● **Aim of the exercise**
Give the text lines from all of the following entries as one numbered list, leaving out blank lines and the pictures.

-- Provided data start --

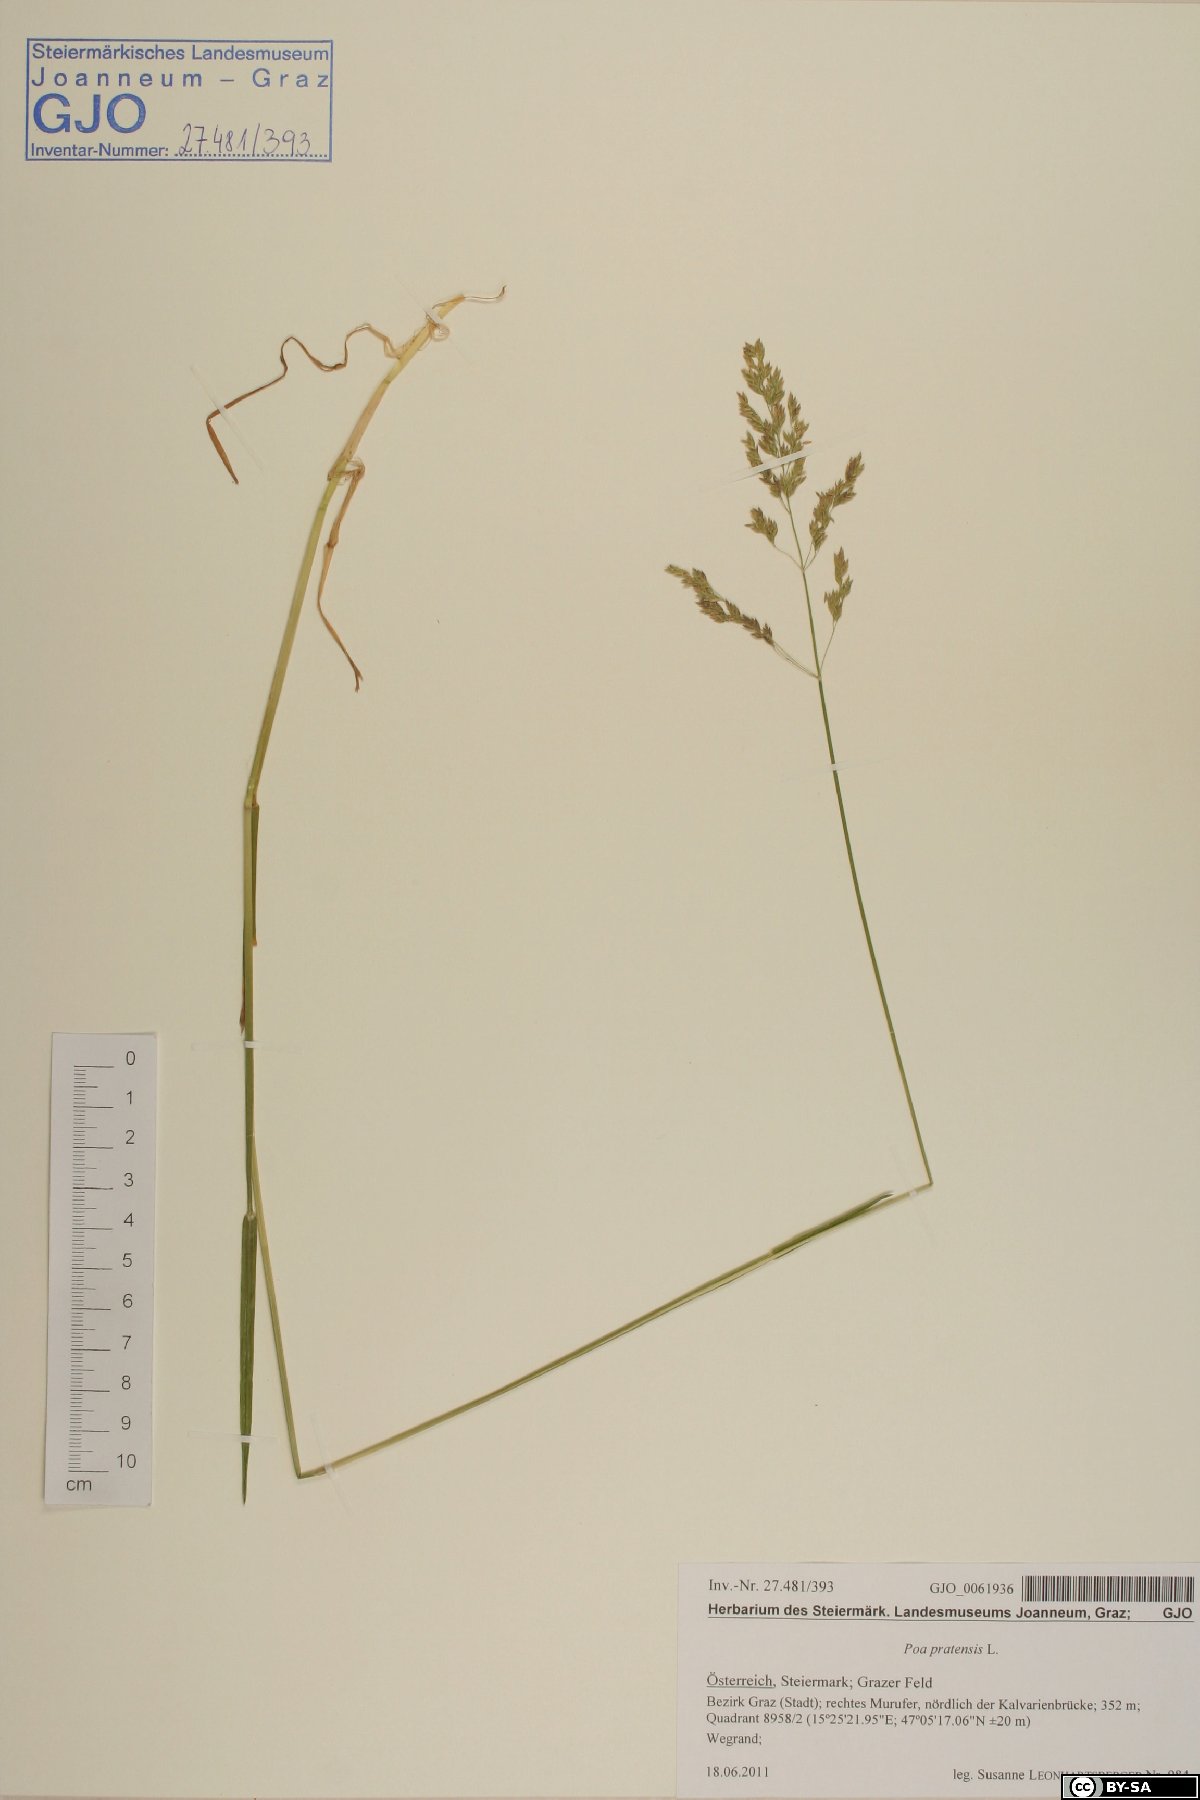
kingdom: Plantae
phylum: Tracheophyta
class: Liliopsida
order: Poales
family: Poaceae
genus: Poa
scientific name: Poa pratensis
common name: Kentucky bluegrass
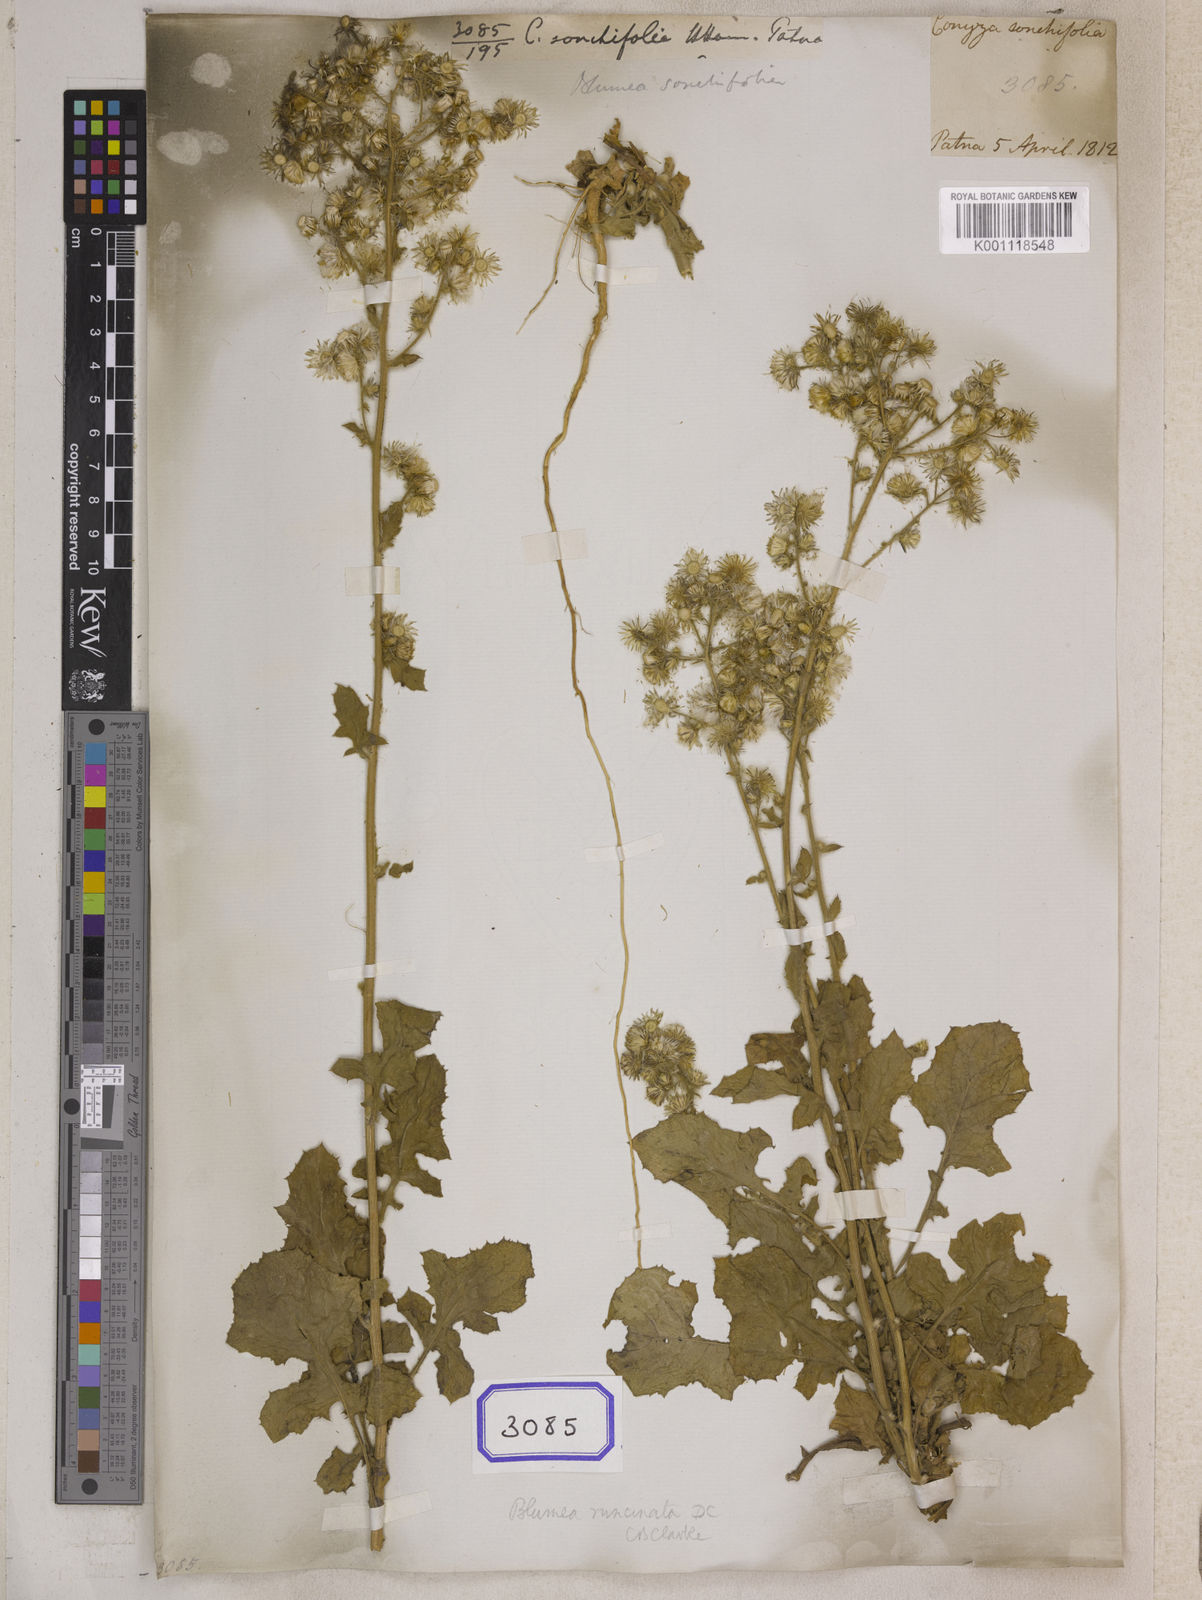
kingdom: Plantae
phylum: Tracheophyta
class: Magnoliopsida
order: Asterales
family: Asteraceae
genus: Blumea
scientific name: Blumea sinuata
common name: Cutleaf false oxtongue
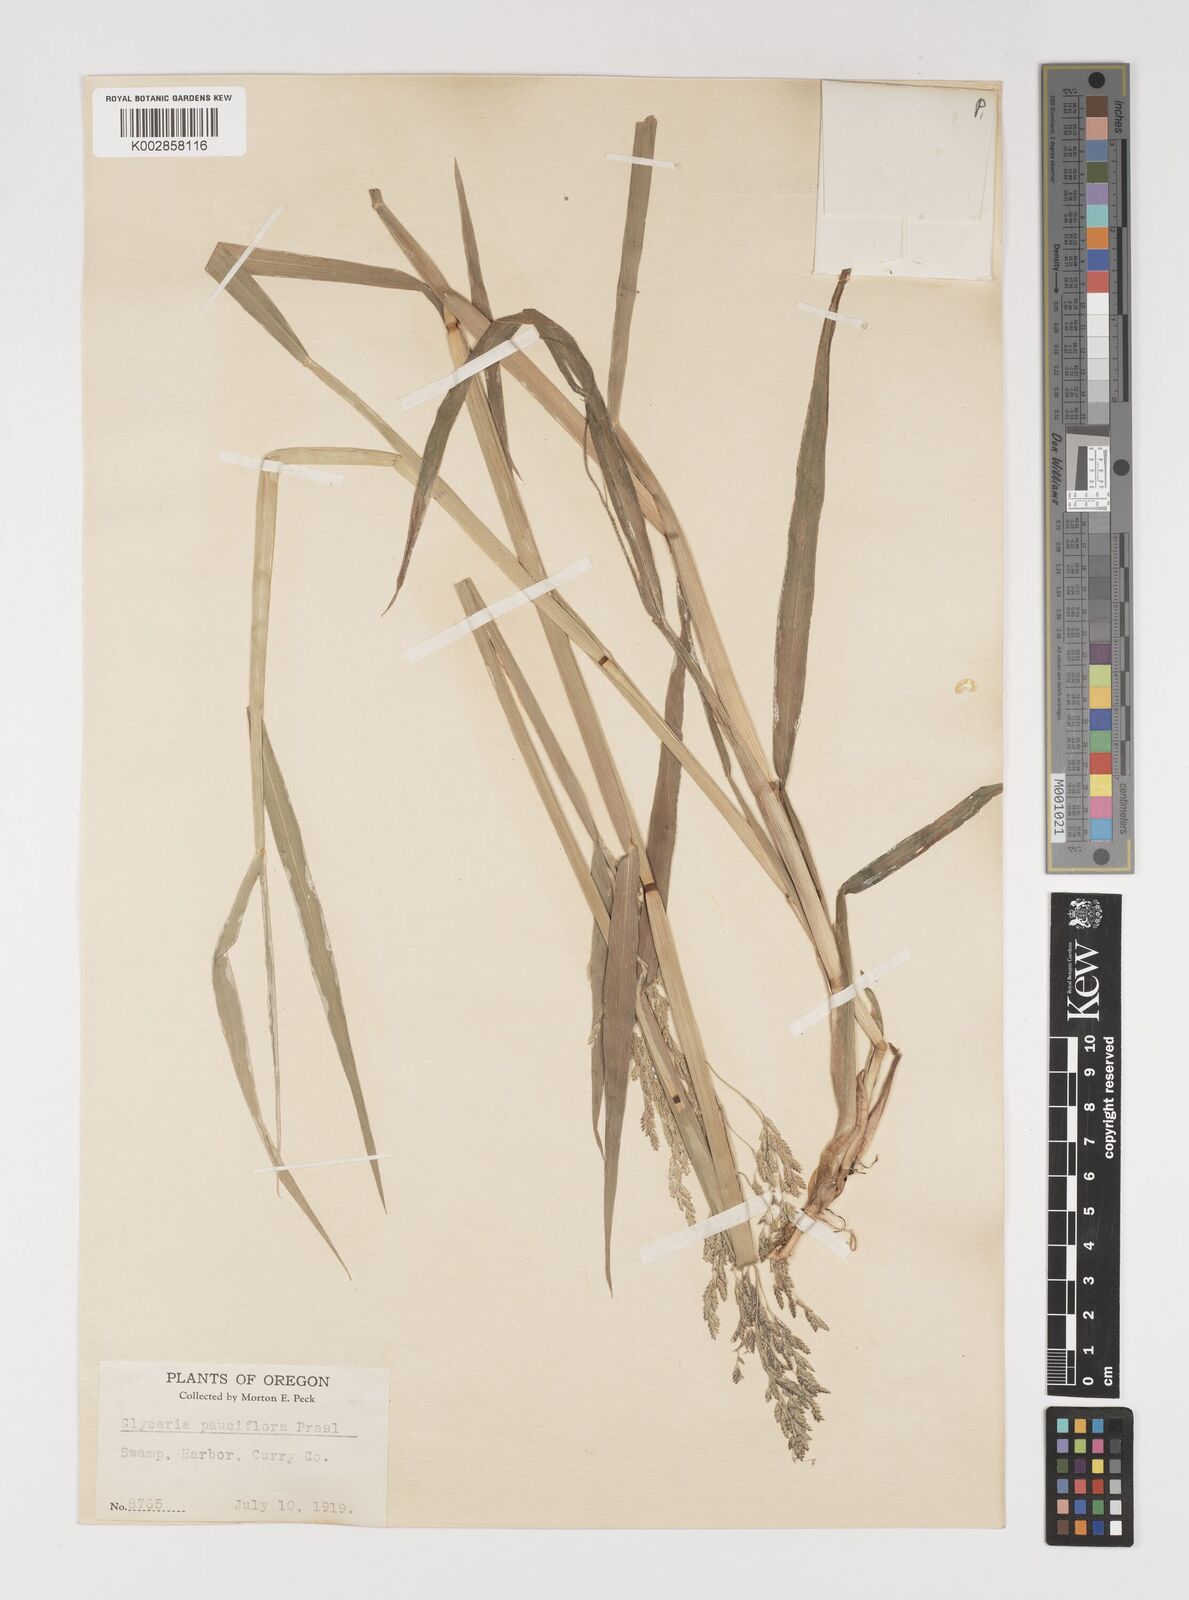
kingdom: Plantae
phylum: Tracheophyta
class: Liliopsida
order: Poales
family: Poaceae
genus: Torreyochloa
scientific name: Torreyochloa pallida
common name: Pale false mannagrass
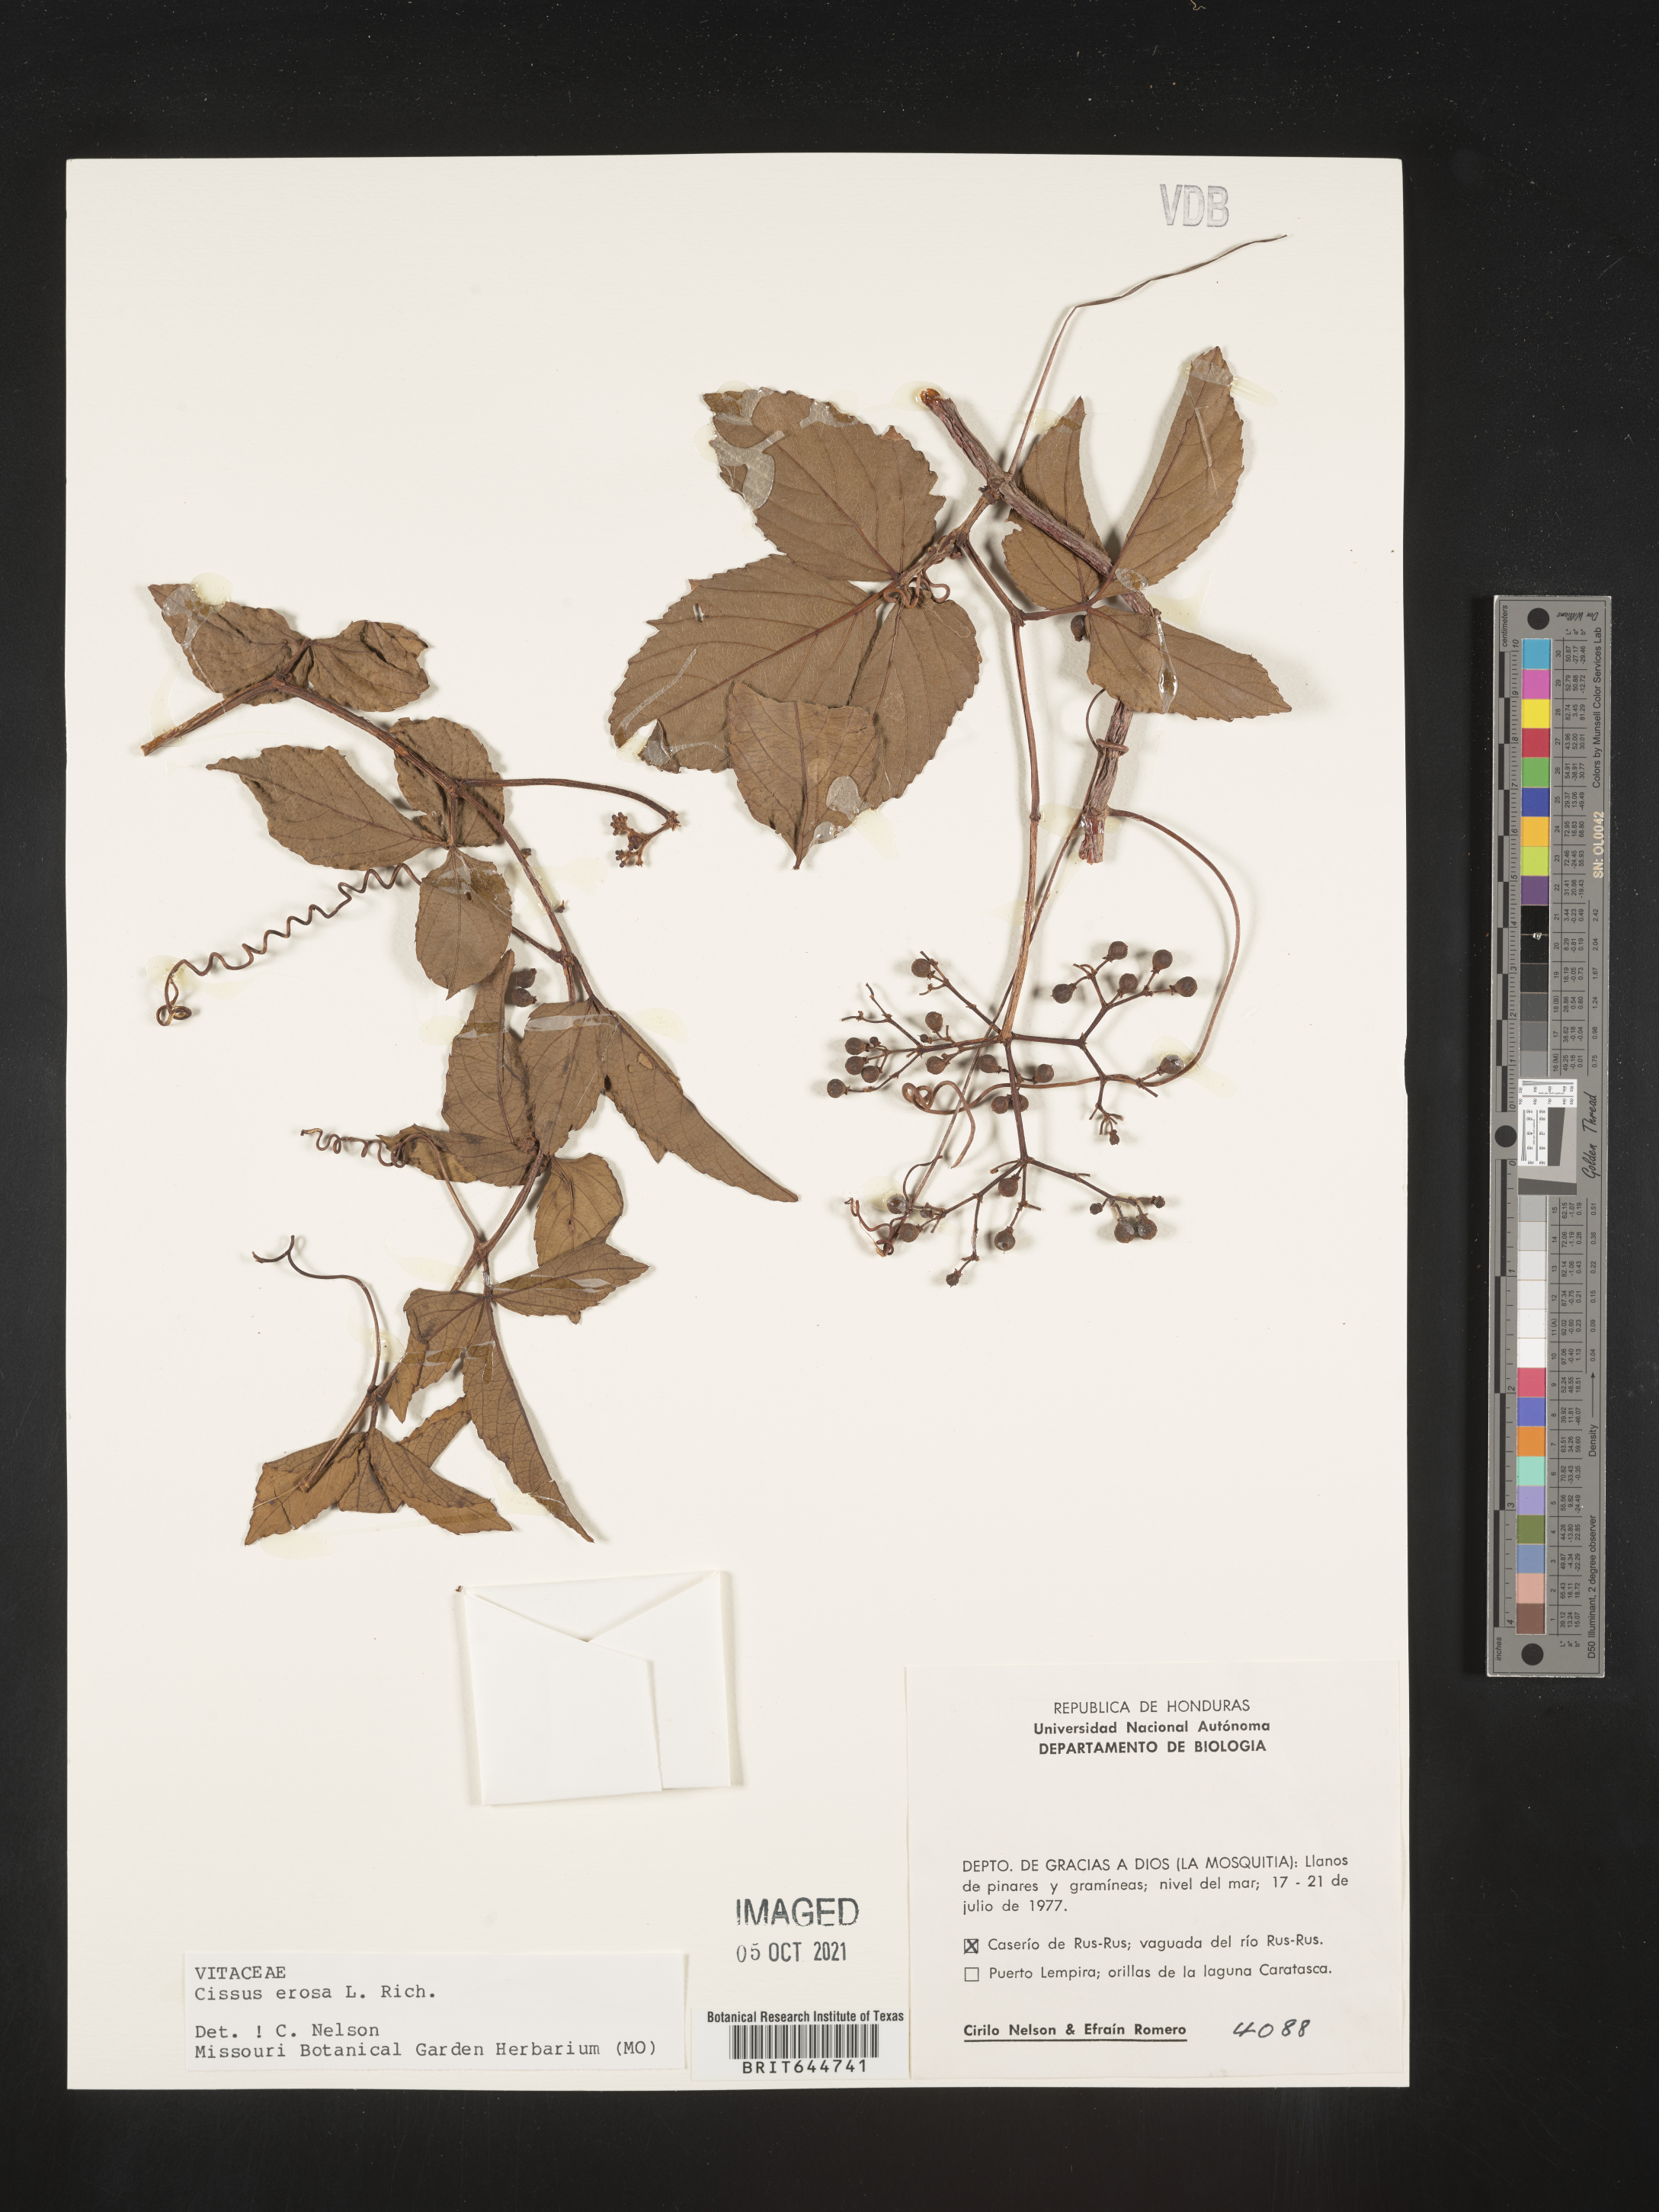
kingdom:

-- Provided data end --

● **Exercise output**
1. kingdom: Plantae
2. phylum: Tracheophyta
3. class: Liliopsida
4. order: Poales
5. family: Poaceae
6. genus: Poa
7. scientific name: Poa pratensis
8. common name: Kentucky bluegrass
9. kingdom: Plantae
10. phylum: Tracheophyta
11. class: Magnoliopsida
12. order: Asterales
13. family: Asteraceae
14. genus: Blumea
15. scientific name: Blumea sinuata
16. common name: Cutleaf false oxtongue
17. kingdom: Plantae
18. phylum: Tracheophyta
19. class: Liliopsida
20. order: Poales
21. family: Poaceae
22. genus: Torreyochloa
23. scientific name: Torreyochloa pallida
24. common name: Pale false mannagrass
25. kingdom:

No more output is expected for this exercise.